Runbook: GCBloatHigh
Source of truth:
tools/observability/alerts/angarabase_alerts.yaml. Backed by: RM-0.6.3.8 S7.
What It Means
angarabase_gc_tuning_bloat_ratio_percent > 50 — for each “live” version there is
more than one “dead” version (which AngaraGC cannot remove). Most often this is a symptom
of a blocking long transaction (see LongTransaction).
Severity
warning. At 80%+ bloat, the buffer pool hit ratio drops.
Initial response
- Grafana Overview v2 → row “GC / MVCC”.
- Check the
LongTransactionalert — the root cause is usually there. - Check
gc_tuning_state— whether auto-tuning is reacting by itself.
Diagnostics
curl -sf http://127.0.0.1:9898/metrics | rg gc_
curl -sf http://127.0.0.1:9898/metrics | rg mvcc_
# Top tables by bloat
psql -c "SELECT schemaname, relname, n_dead_tup, n_live_tup,
round(100.0 * n_dead_tup / NULLIF(n_live_tup,0), 2) AS bloat_pct
FROM pg_stat_user_tables
WHERE n_dead_tup > 1000
ORDER BY bloat_pct DESC NULLS LAST LIMIT 10;"
Mitigation
- Close long transactions — see LongTransaction.

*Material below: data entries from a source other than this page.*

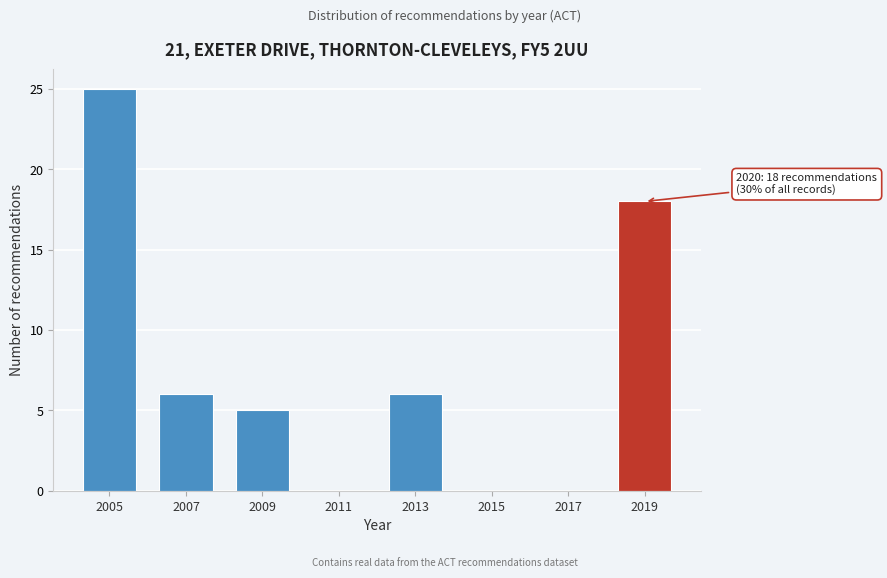

Reading left to right, extract all data points from this chart.

2005=25	2007=6	2009=5	2011=0	2013=6	2015=0	2017=0	2019=18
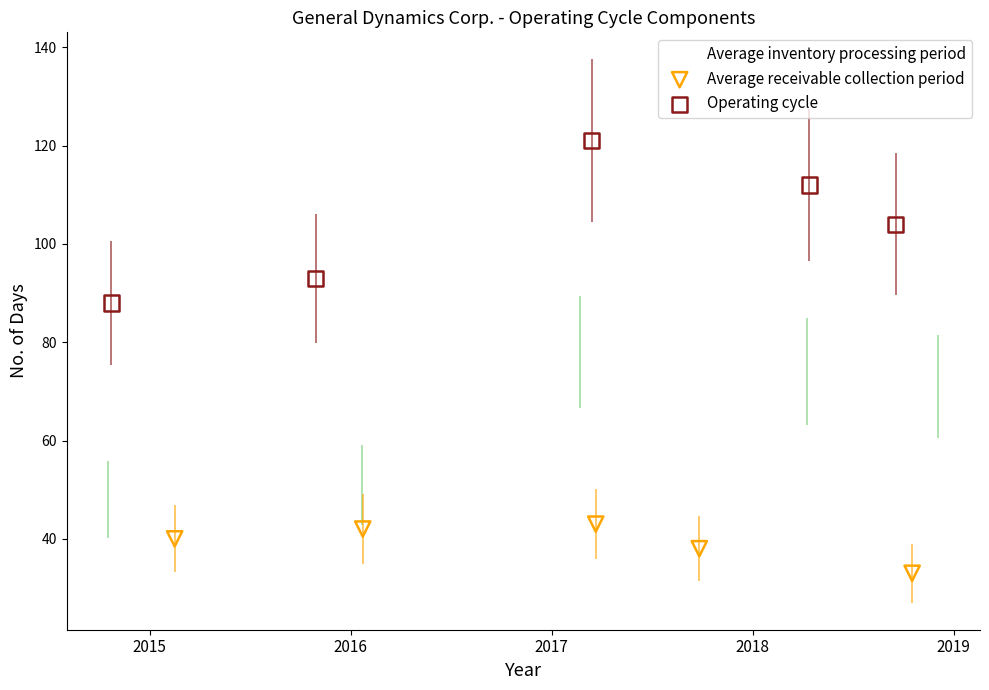

Which series contains the highest Y value?

Operating cycle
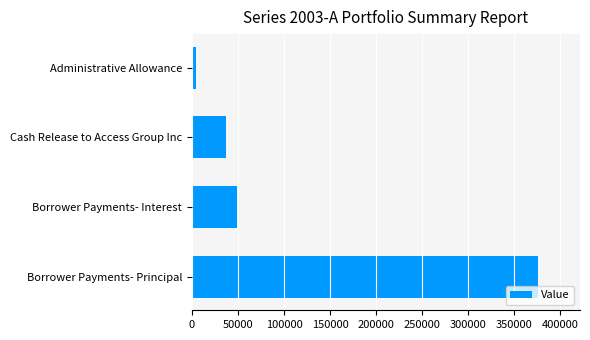

What is the average value?

116426.6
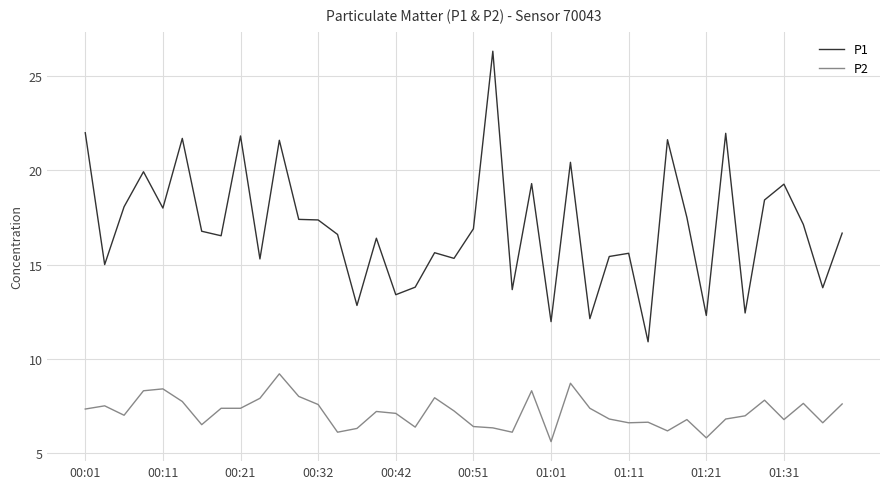

List the series in order of their peak value, lowest first.

P2, P1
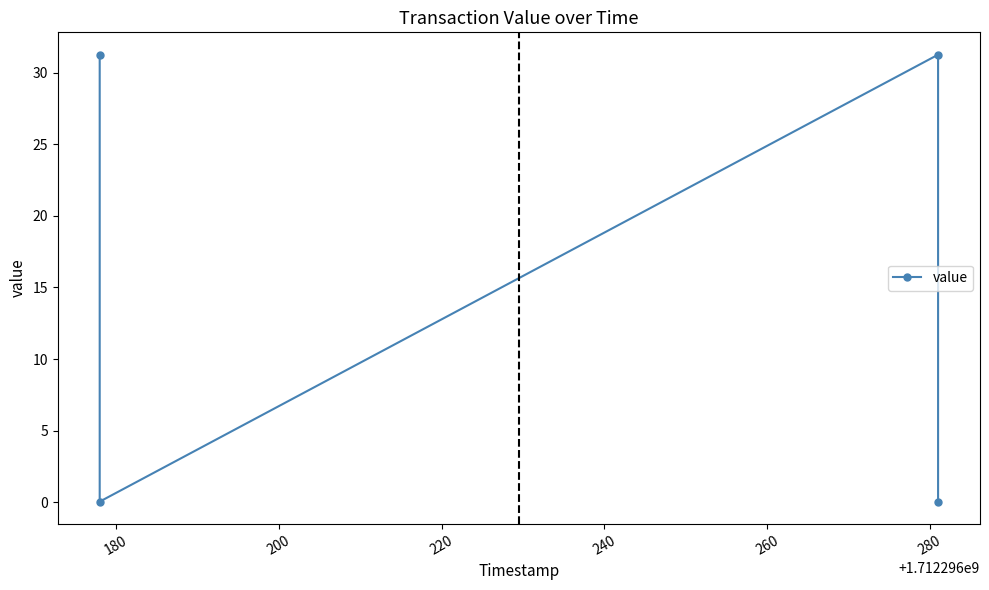

What is the sum of all values?

62.6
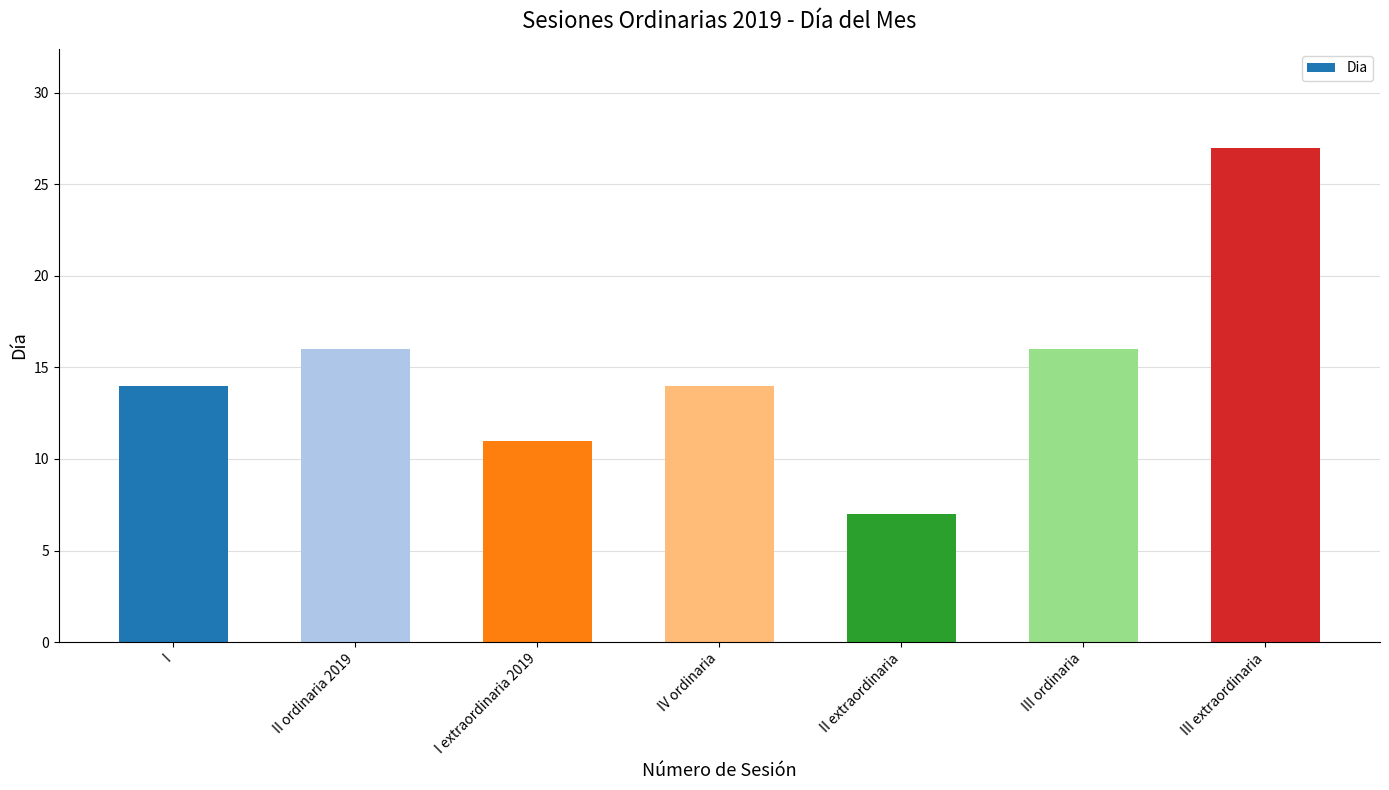

What is the sum of all values?

105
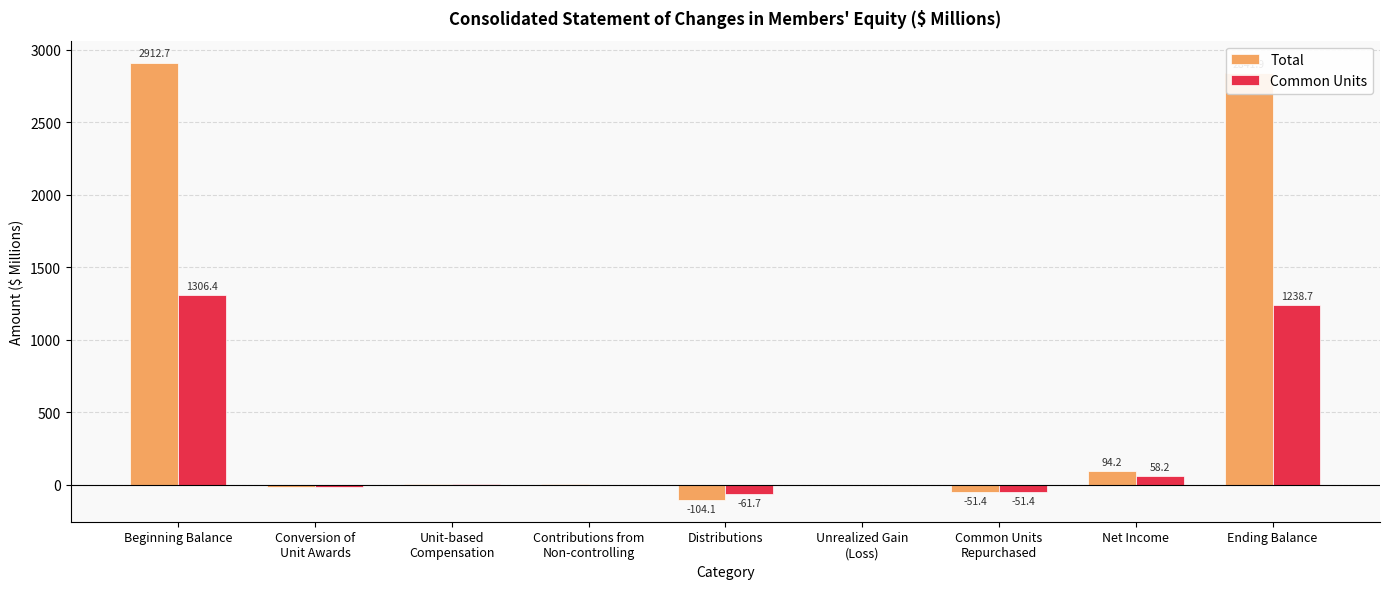

Does the chart contain stacked bars?

No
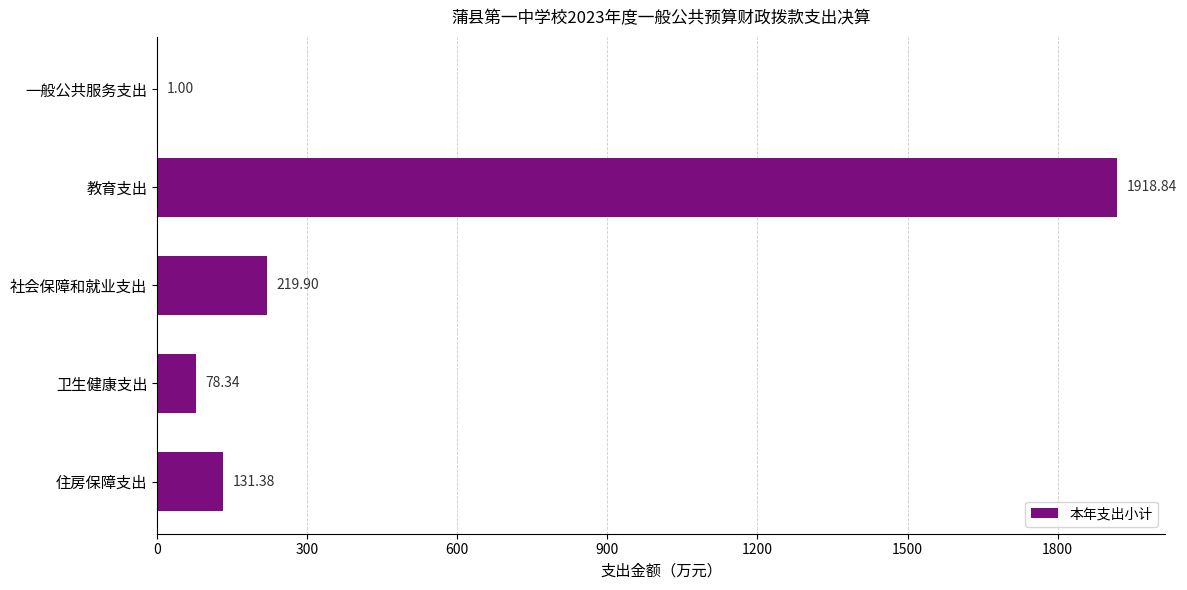

Which category has the highest value across all series?

教育支出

- Run vacuum on hot tables.
- Tune GC — increase auto-tuning aggressiveness (see mvcc-gc.md §Knobs).
- Full rebuild (downtime) if bloat > 70% and vacuum does not help.
Escalation
If bloat > 70% and does not fall after vacuum + closing long txns, collect diagnostics and escalate (service downtime may be needed).